Why Did the Chicken Cross the World? (24 page)

Mutant chickens might also provide insight into bird-dinosaur evolution. In 2004, a biologist working with a chicken embryo found tiny bumps inside the developing mouth. These were not the flat-topped enamel that dominates human jaws, but sharp and conical structures resembling miniature alligator teeth. The researcher went on to create a virus that could copy the signals sent by the genetic mutation and set off similar teeth growth in normal chicken embryos. The teeth didn't last and were absorbed into the beak, but the experiment offered a glimpse into that long-lost era when hen's teeth weren't rare.

Another recent experiment produced crocodile-like snouts on chicken embryos. Arkhat Abzhanov, an evolutionary biologist with glasses and a trim black goatee, conducts the research at his Harvard lab. “I'm not sure that the goal of re-creating a ‘dinosaur' is necessarily a good science project,” he says when I stop by his office. Abzhanov runs what may be the world's only chicken boot camp, in which young researchers spend six grueling weeks learning how to make the best use of eggs for the greater glory of biology. “They are truly a fantastic system.”

Chicken embryos are tough and large and very predictable. They can be stored in a cooler for two weeks without developing. In an incubator, their changes from hour to hour have been well mapped. What begins as a little disk that is a mere two cells thick turns into an intricately structured and complex organism. Cut a hole in the shell, cover it with clear duct tape, and you can watch it happen. Eggs are also cheap and easy to store and manipulate, unlike primates, mice, and even zebra fish. So long as he doesn't hatch them, Abzhanov is free to do what he wants with chick embryos since they are outside lab-animal regulations. His entire lab is a small, windowless room
with a long counter, a couple of microscopes, empty egg cartons, and a clock featuring a rooster. A grad student is at work injecting a virus expressing a certain protein into embryonic tissue; its purplish-­brown stain will spread as the embryo cells grow and multiply, providing a trail for her to follow in the coming days. This delicate operation, she says, is the toughest part of a boot camp.

Abzhanov grew up in a big city in Kazakhstan in what was then the former Soviet Union, and his earliest memory is chasing chickens at a cousin's farm. As a biologist, he grew fascinated by the evolution of bird heads. He extensively studied Darwin's finches from the Galà­pagos Islands to understand what genes were central to the development of their remarkably varied beaks, which make it possible for them to rule a particularly ecological niche. That led him to wonder how the beak developed from dinosaur snouts in the first place, so he turned to chickens and alligators. In the reptile, there are two bones that structure the snout, but in chickens the two are fused. Abzhanov set out to find and turn off the gene that orders a beak instead of a snout to form on the fifth day of a chick's gestation.

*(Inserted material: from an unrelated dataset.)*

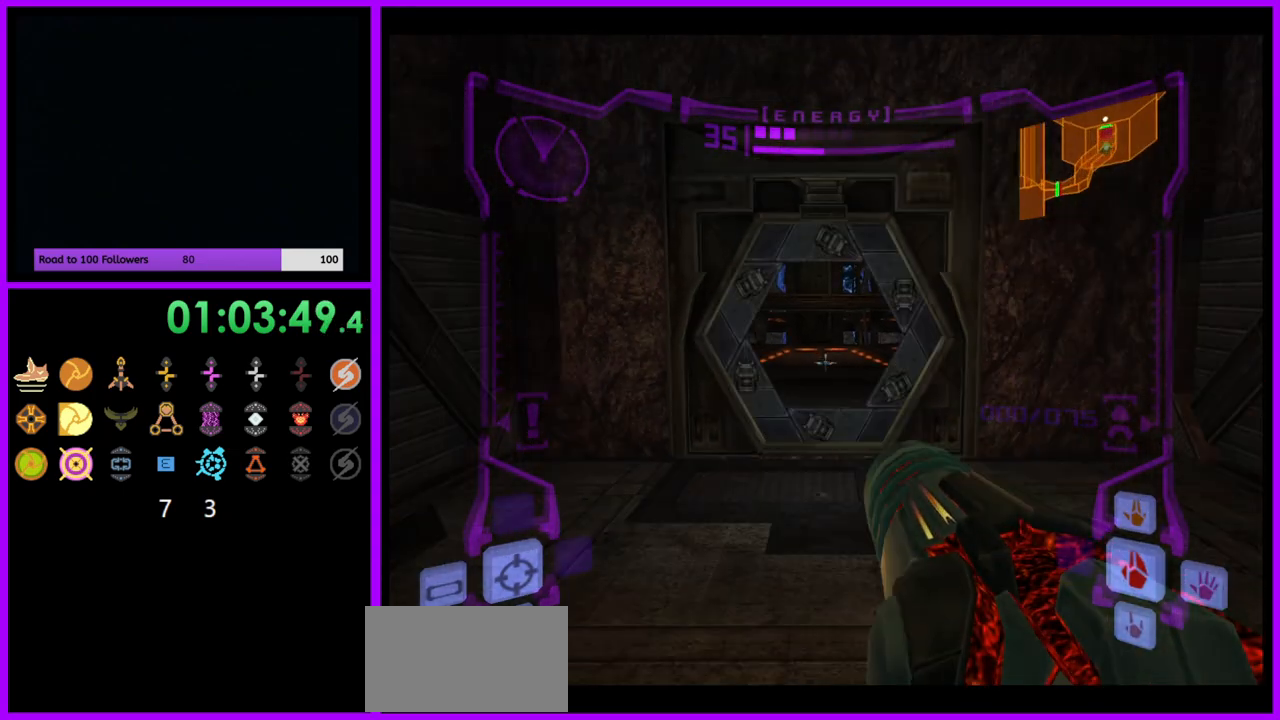
{"buttons": ["L1"], "left_stick": "down", "right_stick": "center", "events": [[300, "B", "down"], [483, "B", "up"]]}
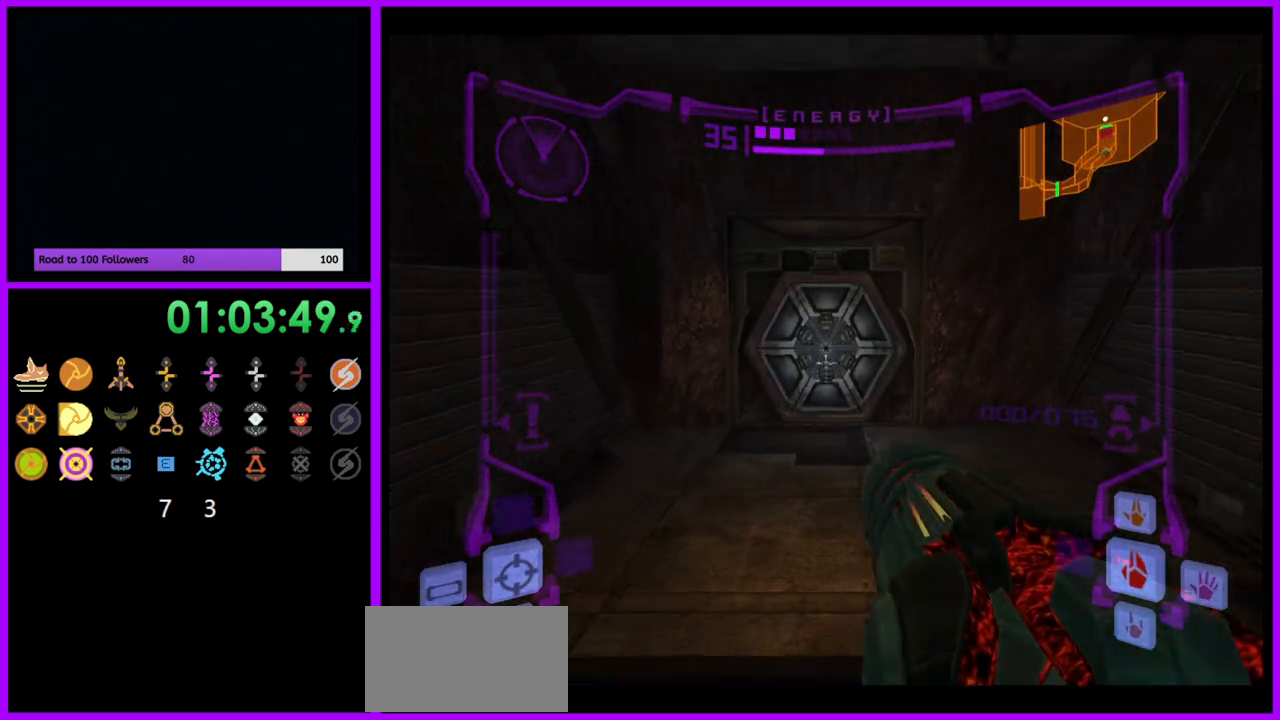
{"buttons": [], "left_stick": "left", "right_stick": "center", "events": [[317, "L1", "up"], [333, "left_stick", "down-left"], [467, "left_stick", "left"]]}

In 2011 he succeeded—though they were not allowed to hatch because of ethical guidelines.

Short of an ancient DNA sample, you can't “go back” to dinosaurs using chickens. Dinosaurs had many skull features that would have developed later in their embryonic cycle, and that information has been erased in chicken eggs, which develop much faster than, say, those of a
T. rex
. Abzhanov is curious about how dinosaur genes differ from those of a chicken, but his goal is both grander and more practical. “I want to find a more mechanistic view of evolution and disease,” he says. Studying the way bird heads develop, for example, might lead to a way to switch off the gene that creates a cleft palate in a human embryo.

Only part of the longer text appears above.